══ DATA ══

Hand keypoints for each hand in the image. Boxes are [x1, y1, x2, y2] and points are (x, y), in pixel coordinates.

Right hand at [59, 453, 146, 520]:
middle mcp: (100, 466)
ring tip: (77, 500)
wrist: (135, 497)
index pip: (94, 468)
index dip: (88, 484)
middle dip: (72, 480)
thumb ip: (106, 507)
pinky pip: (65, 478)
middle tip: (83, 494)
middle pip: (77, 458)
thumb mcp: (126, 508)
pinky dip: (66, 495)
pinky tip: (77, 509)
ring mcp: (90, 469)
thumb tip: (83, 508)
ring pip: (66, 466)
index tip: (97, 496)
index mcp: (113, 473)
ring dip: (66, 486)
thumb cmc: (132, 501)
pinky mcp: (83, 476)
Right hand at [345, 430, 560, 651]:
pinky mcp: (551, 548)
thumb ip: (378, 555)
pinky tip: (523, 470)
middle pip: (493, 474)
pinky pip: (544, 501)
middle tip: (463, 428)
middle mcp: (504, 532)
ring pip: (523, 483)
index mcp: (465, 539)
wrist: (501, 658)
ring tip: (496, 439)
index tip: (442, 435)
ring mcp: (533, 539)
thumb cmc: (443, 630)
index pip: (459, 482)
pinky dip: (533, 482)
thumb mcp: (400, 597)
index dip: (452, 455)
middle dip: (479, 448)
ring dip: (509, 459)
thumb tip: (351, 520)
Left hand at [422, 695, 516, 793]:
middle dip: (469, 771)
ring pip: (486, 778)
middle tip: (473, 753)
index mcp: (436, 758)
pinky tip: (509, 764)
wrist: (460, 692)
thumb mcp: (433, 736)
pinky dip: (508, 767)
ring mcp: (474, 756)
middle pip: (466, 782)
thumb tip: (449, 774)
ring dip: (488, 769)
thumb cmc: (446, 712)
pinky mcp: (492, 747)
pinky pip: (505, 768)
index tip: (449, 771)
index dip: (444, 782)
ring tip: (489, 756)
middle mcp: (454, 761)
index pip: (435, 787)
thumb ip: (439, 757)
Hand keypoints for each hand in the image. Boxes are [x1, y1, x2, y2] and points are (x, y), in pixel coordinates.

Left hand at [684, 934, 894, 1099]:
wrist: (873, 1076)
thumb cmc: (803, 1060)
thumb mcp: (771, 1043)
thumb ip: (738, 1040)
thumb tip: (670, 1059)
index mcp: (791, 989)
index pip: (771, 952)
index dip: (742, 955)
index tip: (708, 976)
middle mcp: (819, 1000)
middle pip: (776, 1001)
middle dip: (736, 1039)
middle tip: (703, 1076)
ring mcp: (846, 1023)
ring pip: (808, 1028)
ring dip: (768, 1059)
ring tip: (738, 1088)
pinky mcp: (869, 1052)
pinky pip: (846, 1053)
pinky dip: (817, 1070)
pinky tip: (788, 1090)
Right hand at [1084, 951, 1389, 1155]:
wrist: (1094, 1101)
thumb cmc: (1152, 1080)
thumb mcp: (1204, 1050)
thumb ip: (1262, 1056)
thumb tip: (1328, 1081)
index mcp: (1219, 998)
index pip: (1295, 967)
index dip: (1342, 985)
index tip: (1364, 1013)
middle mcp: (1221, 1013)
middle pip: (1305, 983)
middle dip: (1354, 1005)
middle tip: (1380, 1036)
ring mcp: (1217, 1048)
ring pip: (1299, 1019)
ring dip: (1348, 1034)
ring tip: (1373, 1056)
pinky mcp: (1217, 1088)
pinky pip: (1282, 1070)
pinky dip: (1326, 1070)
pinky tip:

═══

## TASK DETAILS
Every entry is to be restated word for word, with nothing dropped.

## WRITTEN ANSWER
Hand keypoints for each hand in the image. Boxes are [x1, y1, x2, y2] and points are (x, y), in pixel coordinates.

Right hand at [59, 453, 146, 520]:
middle mcp: (100, 466)
ring tip: (77, 500)
wrist: (135, 497)
index pip: (94, 468)
index dip: (88, 484)
middle dip: (72, 480)
thumb ip: (106, 507)
pinky pip: (65, 478)
middle tip: (83, 494)
middle pip: (77, 458)
thumb mcp: (126, 508)
pinky dip: (66, 495)
pinky tip: (77, 509)
ring mcp: (90, 469)
thumb tip: (83, 508)
ring pip: (66, 466)
index tip: (97, 496)
index mcp: (113, 473)
ring dip: (66, 486)
thumb cmc: (132, 501)
pinky mcp: (83, 476)
Right hand at [345, 430, 560, 651]:
pinky mcp: (551, 548)
thumb ip: (378, 555)
pinky tip: (523, 470)
middle pip: (493, 474)
pinky pip: (544, 501)
middle tip: (463, 428)
middle mcp: (504, 532)
ring pip: (523, 483)
index mcp: (465, 539)
wrist: (501, 658)
ring tip: (496, 439)
index tip: (442, 435)
ring mcp: (533, 539)
thumb cmc: (443, 630)
index pip: (459, 482)
pinky dip: (533, 482)
thumb mcp: (400, 597)
index dip: (452, 455)
middle dip: (479, 448)
ring dip: (509, 459)
thumb tip: (351, 520)
Left hand at [422, 695, 516, 793]:
middle dip: (469, 771)
ring pip: (486, 778)
middle tip: (473, 753)
index mcp: (436, 758)
pinky tip: (509, 764)
wrist: (460, 692)
thumb mcp: (433, 736)
pinky dip: (508, 767)
ring mcp: (474, 756)
middle pip: (466, 782)
thumb tip: (449, 774)
ring dip: (488, 769)
thumb cmc: (446, 712)
pinky mcp: (492, 747)
pinky pip: (505, 768)
index tip: (449, 771)
index dip: (444, 782)
ring tip: (489, 756)
middle mcp: (454, 761)
index pip: (435, 787)
thumb ip: (439, 757)
Hand keypoints for each hand in the image. Boxes are [x1, y1, x2, y2] and points are (x, y), in pixel coordinates.

Left hand at [684, 934, 894, 1099]:
wrist: (873, 1076)
thumb cmc: (803, 1060)
thumb mcp: (771, 1043)
thumb ip: (738, 1040)
thumb tip: (670, 1059)
index mcp: (791, 989)
index pip: (771, 952)
index dip: (742, 955)
index tip: (708, 976)
middle mcp: (819, 1000)
middle pip: (776, 1001)
middle dip: (736, 1039)
middle tip: (703, 1076)
ring mcp: (846, 1023)
ring pip: (808, 1028)
ring dip: (768, 1059)
ring tip: (738, 1088)
pinky mcp: (869, 1052)
pinky pip: (846, 1053)
pinky dip: (817, 1070)
pinky tip: (788, 1090)
Right hand at [1084, 951, 1389, 1155]:
wrist: (1094, 1101)
thumb cmc: (1152, 1080)
thumb mcp: (1204, 1050)
thumb ip: (1262, 1056)
thumb tip: (1328, 1081)
index mcp: (1219, 998)
index pip: (1295, 967)
index dip: (1342, 985)
index tip: (1364, 1013)
middle mcp: (1221, 1013)
middle pip: (1305, 983)
middle dip: (1354, 1005)
middle tip: (1380, 1036)
ring mcp: (1217, 1048)
ring pip: (1299, 1019)
ring dip: (1348, 1034)
ring tip: (1373, 1056)
pinky mcp: (1217, 1088)
pinky pip: (1282, 1070)
pinky dip: (1326, 1070)
pinky tip:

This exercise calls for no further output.